Task requirements :: What you return must be the full data, repeated verbatim, with no pictures in it.

Data extract ::
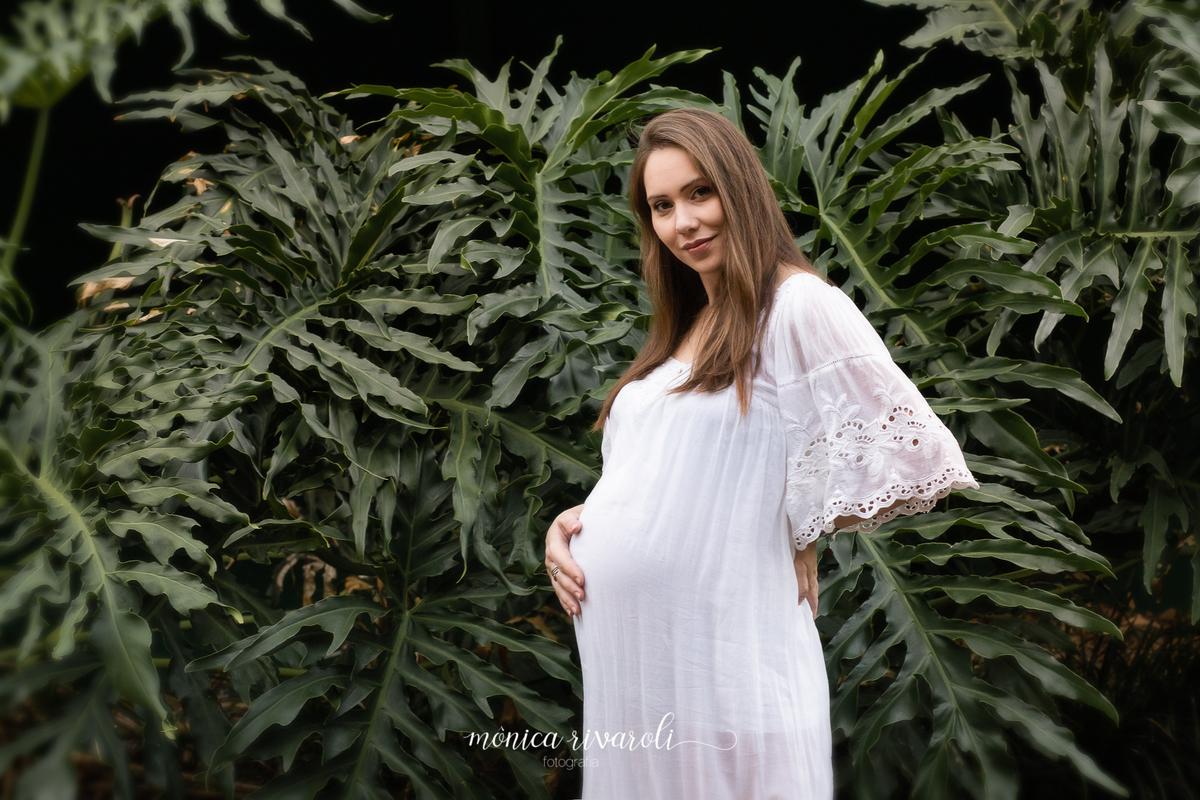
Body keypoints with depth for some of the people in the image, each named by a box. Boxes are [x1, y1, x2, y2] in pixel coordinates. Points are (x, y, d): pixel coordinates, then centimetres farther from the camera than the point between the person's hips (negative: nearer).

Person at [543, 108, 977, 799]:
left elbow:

Answer to this problem ::
Body keypoints with depth for some of the people in the image, each named by a box. Boxes are [x1, y1, x2, y2] in pixel coordinates. Points are (x, y, d): pixel coordinates, then centimetres farther from the camera than the point between the person's hips (negative: nearer).

Person at [543, 108, 977, 799]:
left elbow:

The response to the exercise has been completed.